London born, Brussels based John Power is back in town helping to promote the week-long Belgium Booms – a celebration of the impact the tiny country has had on the musical world. Check out the website for all the events. He’s also founder of the record label Body Work. Josh Jones had a quick chat with him about it all.
Hey John, how’s it going? Loving London? Hasn’t it changed SO much since you left?
Actually it appears to have made me ill, I’ve basically spent a year living in the woods and I’m pretty sure I came into contact with more germ ridden people on the tube today than I have in the past 12 months. And has London always been this big? I guess so but it seems to take two hours just to get anywhere. I’ve essentially become an old man who sits on the porch of his farm shouting at infernal modern contraptions like planes and cars then gets confused and spends the rest of the night staring at the microwave and complaining that the TV isn’t as good as it used to be. Anyway, sorry, off on a bit of a tangent there. London, funny old place, it actually is quite astonishing how much it does change in such a short space of time. Whenever I do pop back there seems to be another half a dozen pop-up ramen/cronut/burger bars or something. It’s undeniably fun but after a couple of days it does make me long for the peace and sanctity of my forest.
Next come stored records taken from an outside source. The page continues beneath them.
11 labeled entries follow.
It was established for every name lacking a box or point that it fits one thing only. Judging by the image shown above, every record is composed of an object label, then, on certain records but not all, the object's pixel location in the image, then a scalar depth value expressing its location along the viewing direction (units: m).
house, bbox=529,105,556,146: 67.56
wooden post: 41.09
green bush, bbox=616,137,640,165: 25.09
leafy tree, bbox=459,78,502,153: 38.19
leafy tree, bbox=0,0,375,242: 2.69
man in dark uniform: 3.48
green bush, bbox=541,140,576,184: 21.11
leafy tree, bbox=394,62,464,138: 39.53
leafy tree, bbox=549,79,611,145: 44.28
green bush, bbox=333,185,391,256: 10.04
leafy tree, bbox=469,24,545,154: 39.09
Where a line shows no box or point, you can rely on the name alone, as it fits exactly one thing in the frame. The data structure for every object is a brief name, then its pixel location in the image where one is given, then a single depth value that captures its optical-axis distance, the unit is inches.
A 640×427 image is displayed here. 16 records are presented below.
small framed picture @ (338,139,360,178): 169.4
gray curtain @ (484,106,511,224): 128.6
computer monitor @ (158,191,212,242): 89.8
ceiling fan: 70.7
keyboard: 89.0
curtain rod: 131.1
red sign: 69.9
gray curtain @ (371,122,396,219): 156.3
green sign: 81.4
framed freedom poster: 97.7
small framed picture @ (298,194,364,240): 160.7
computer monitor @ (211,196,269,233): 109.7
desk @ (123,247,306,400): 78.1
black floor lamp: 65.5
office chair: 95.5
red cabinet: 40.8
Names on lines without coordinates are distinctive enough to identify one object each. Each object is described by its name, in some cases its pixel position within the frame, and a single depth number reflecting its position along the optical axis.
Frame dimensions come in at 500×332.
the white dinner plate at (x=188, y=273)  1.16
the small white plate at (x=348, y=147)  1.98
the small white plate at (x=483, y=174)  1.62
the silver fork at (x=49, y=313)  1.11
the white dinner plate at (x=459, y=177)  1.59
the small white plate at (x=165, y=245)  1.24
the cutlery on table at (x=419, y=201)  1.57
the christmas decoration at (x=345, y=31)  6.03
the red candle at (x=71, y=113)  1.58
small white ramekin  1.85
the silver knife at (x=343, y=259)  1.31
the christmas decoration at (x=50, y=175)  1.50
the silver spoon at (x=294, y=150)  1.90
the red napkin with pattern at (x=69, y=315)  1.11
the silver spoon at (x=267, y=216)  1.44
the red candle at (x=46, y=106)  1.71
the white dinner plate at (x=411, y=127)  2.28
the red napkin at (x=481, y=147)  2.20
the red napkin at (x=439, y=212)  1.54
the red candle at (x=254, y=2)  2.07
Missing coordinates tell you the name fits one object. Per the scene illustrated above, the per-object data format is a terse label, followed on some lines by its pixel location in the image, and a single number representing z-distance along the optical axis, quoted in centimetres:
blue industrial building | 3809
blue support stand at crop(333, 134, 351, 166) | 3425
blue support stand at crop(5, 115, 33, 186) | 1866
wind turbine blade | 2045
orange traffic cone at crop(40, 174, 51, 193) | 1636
So tell us John, what the hell is this big old Belgian party all about?
Right, well, basically everything that is amazing about electronic music originated in Belgium and this week we’re here to shove it in your face. OK that’s maybe a slight exaggeration, but for a country with a population half that of Greater London, Belgian producers have had a huge influence on the global, and especially UK, rave scenes. By the time people read this we’ll have already done a couple of parties showcasing both the old and new, and over the rest of the week we’ve got film screenings, club nights and gigs, lots of great stuff.
Loads of people, Wednesday night the Kraak Records label take over Café Oto for a night of experimental music, Friday we’re at Café 1001, we’ll be showing the amazing ‘The Sound of Belgium‘ film from 6pm and then after that there’s live and DJ sets from the likes of Cupp Cave, Lefto, Squeaky Lobster, Pomrad and LTGL, think fun interesting leftfield electronica. Then on Saturday we wrap things up with a party at Birthdays in Dalston with some of Belgium’s new house/disco/techno stars like goldFFinch, Surfing Leons, Sagat, Richelle and DJ Slow. That just leaves time for a manic run round London on Sunday trying to stuff as many Shake Shack/Meat Liquor burgers into my gaping maw as I can before they pour me onto the Eurostar and I speed home a broken man.
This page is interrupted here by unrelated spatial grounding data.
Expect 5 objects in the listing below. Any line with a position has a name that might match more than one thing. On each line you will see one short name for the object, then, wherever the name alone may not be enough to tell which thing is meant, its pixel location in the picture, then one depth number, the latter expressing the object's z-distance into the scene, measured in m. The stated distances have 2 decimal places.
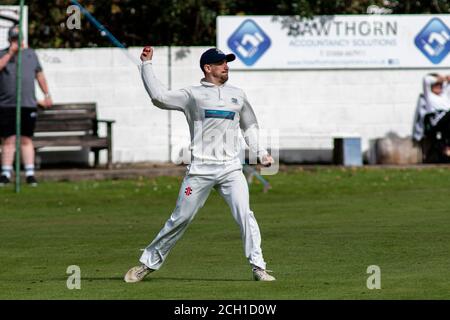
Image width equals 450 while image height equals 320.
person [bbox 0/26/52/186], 22.48
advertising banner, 26.45
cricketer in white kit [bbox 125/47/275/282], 11.55
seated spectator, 26.25
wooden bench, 24.69
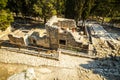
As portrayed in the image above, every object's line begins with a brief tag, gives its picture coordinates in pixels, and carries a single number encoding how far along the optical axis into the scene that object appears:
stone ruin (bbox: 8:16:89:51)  11.60
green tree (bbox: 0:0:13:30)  12.91
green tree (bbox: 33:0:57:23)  15.30
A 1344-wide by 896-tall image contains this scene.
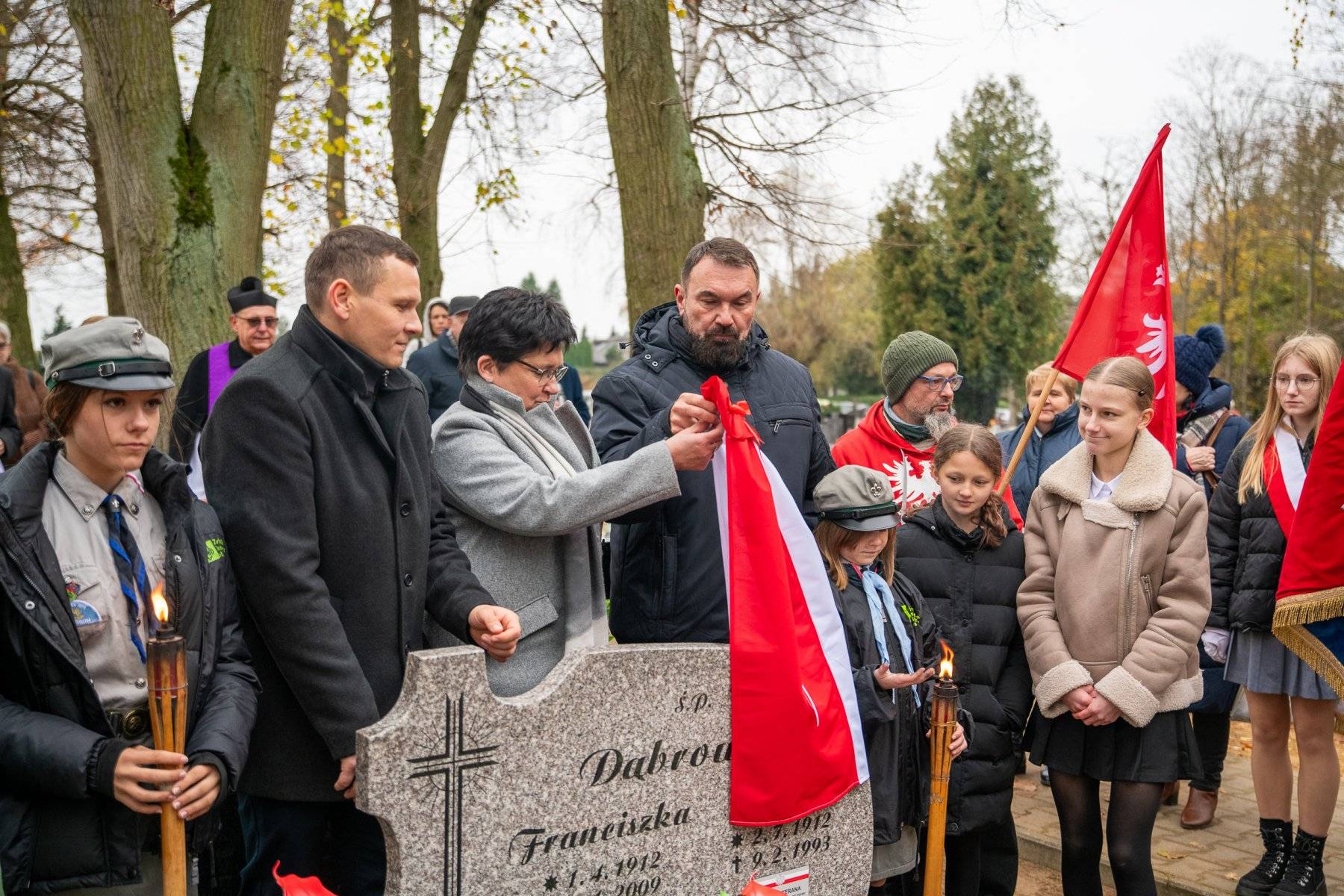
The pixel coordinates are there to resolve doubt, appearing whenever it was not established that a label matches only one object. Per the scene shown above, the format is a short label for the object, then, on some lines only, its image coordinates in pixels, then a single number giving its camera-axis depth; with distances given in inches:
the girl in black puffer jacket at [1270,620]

Why is Belgian music your bag?
Well it’s odd really, I never planned to move out there as such, it was just one of those things that happened, but I have always been into Belgian producers and artists. When I was 14/15 and still stomping around in 10-hole DMs and writing bad poetry about bats, I got into bands like Front 242. Then a year or two later I discovered labels like R&S. To be honest I probably didn’t even know where most of this stuff was coming from at the time, I think you forget how little information you tended to have back in those days.
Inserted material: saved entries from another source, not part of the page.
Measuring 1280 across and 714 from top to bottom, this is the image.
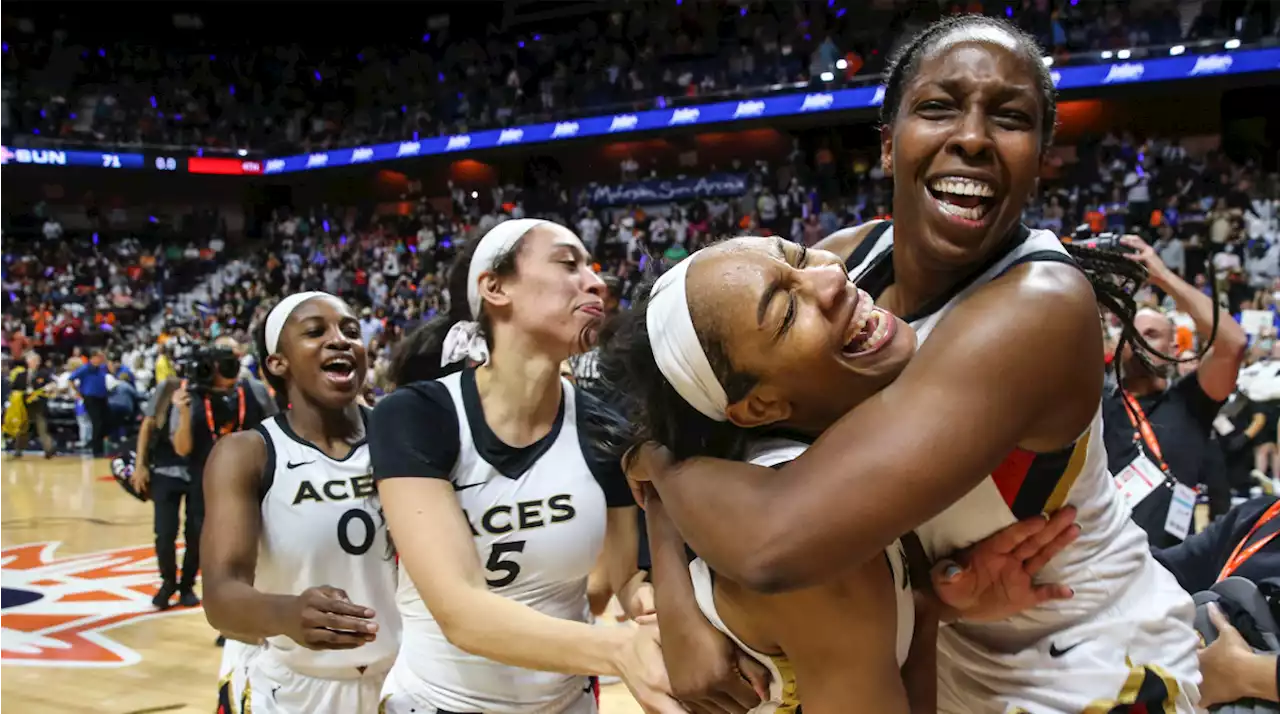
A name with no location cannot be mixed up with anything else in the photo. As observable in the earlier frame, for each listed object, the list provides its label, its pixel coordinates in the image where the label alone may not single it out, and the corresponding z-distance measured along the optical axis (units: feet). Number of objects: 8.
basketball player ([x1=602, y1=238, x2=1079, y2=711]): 4.52
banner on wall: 62.13
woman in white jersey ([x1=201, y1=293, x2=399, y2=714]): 9.29
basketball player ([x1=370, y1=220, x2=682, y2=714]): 6.95
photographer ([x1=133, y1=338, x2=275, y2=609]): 20.15
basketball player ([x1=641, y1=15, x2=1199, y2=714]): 4.29
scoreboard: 70.95
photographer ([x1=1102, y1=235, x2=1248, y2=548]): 12.15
It was only later that I really pieced it all together and began to understand just how much amazing electronic music came out of Belgium, from a lot of Cold Wave and EBM in the early 80s, through to New Beat, Hardcore Techno and beyond. When you watch the film ‘The Sound of Belgium’, you really do spend most of it going ‘Oh my god, I love that track, and that one, and that one!’. After I first saw it I must have spent about three days poring through my record collection digging all this amazing music out.
Slightly even more bizarrely back in the early ’00s I actually had a brief DJ residency in Bruxelles, it was a strange period where a few people had made the foolishly rash decision that I just possibly might be a rising star of the DJ world, a notion that lasted all of about one week if I recall correctly. Anyway I was back at the venue I used to play at earlier this year with one of the acts I now work with, Waze & Odyssey, and backstage there was still a sticker on the wall advertising my set there from a decade before, strange how things work out.
Who’s your favourite Belgian? Is it Stella Artois? Or is that just a lame ass stereotyping question?
Ha, well there’s no getting away from the fact that the Belgians like a beer or two, though oddly enough despite the average tipple weighing in at around 10% they don’t tend to go in for such public displays of mind bending oblivion as us Brits are so fond of, also to be honest you’d probably be roundly mocked for ordering a Stella, Westmalle Tripel has become my usual tipple, 12% of full flavoured beer, can’t beat it.
But anyway my favourite Belgian… Well if you’ll forgive me one moment of mawkishness I’d have to say all the friends I’ve made over the past 14 months. They’ve put up with my ridiculously bad French, tolerated my non-existent Flemish and made us feel at home so quickly. Honestly lovely country, amazing people.